Latin America & Caribbean

Colombia's Ingrid Betancourt marks 2008 Farc escape

Ingrid Betancourt at a lunch gathering in Paris, file mage from 8 March 2010 Image copyright AFP

French-Colombian politician Ingrid Betancourt has marked five years since her release by Farc militants by appealing for peace in Colombia.

Ms Betancourt, who was held for more than six years in the jungle, said she thinks about her ordeal every day.

"It is not a secret that wars are good business for many," she told BBC Mundo.

"This is what we are facing today in Colombia, but we need to convince each other that the best business for the country is peace."

Ms Betancourt was one of 15 hostages freed by Colombian soldiers on 2 July 2008.

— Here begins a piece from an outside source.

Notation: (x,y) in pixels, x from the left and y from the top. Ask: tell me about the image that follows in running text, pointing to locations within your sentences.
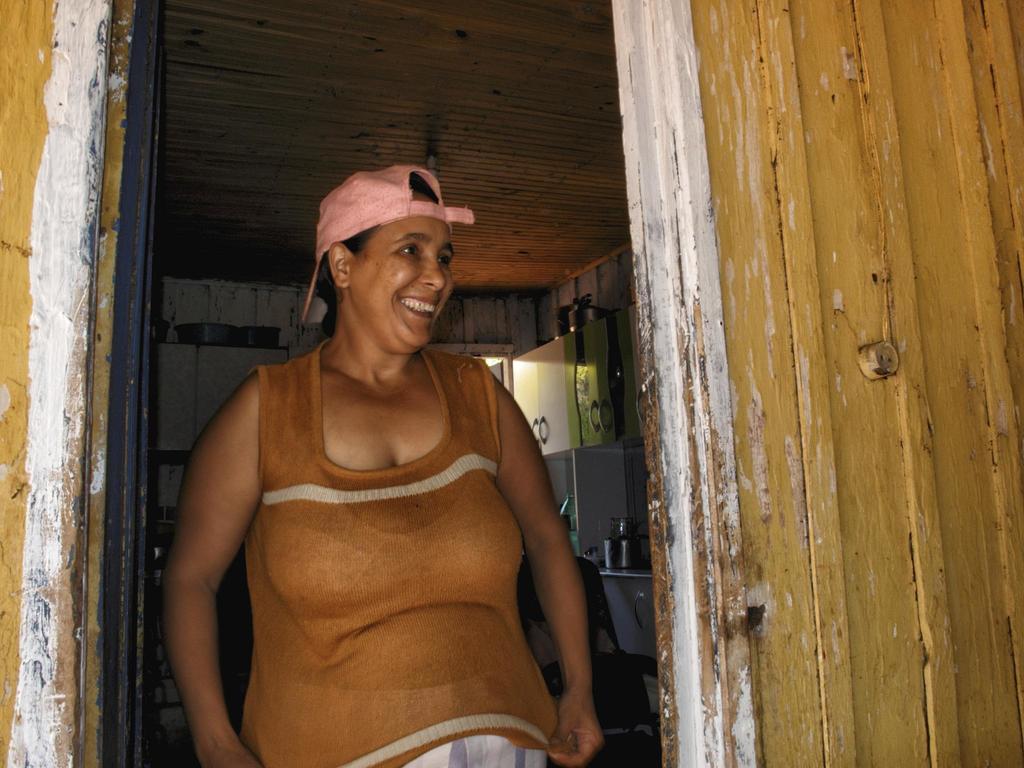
The woman (353,457) in brown t-shirt (381,495) who is wearing a pink cap (392,178) is standing in the middle of the picture (472,429) and she is smiling. Beside her, we see a wall (795,418) which is in yellow color. Behind her, there is a white wall (301,342) and a cupboard (596,386). We even see a chair (598,612) and a table (636,600) on which bottles (627,525) are placed. At the top of the picture (423,143), we see the ceiling (421,155) of that room (236,247).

Soldiers tricked the rebels into handing over the hostages by masquerading as members of a humanitarian group that had volunteered to fly them by helicopter to a new location

She had been a presidential candidate at the time of her kidnapping in early 2002.

For years, she was the left-wing rebel group's most high-profile captive.

"I think every day about what I went through," she said.

"There are times when I feel grateful of having had such and experience, but there are other times when it is a burden.

"The death of my father, whilst I was in captivity, still hurts a lot. Also not having been able to see my children grow up."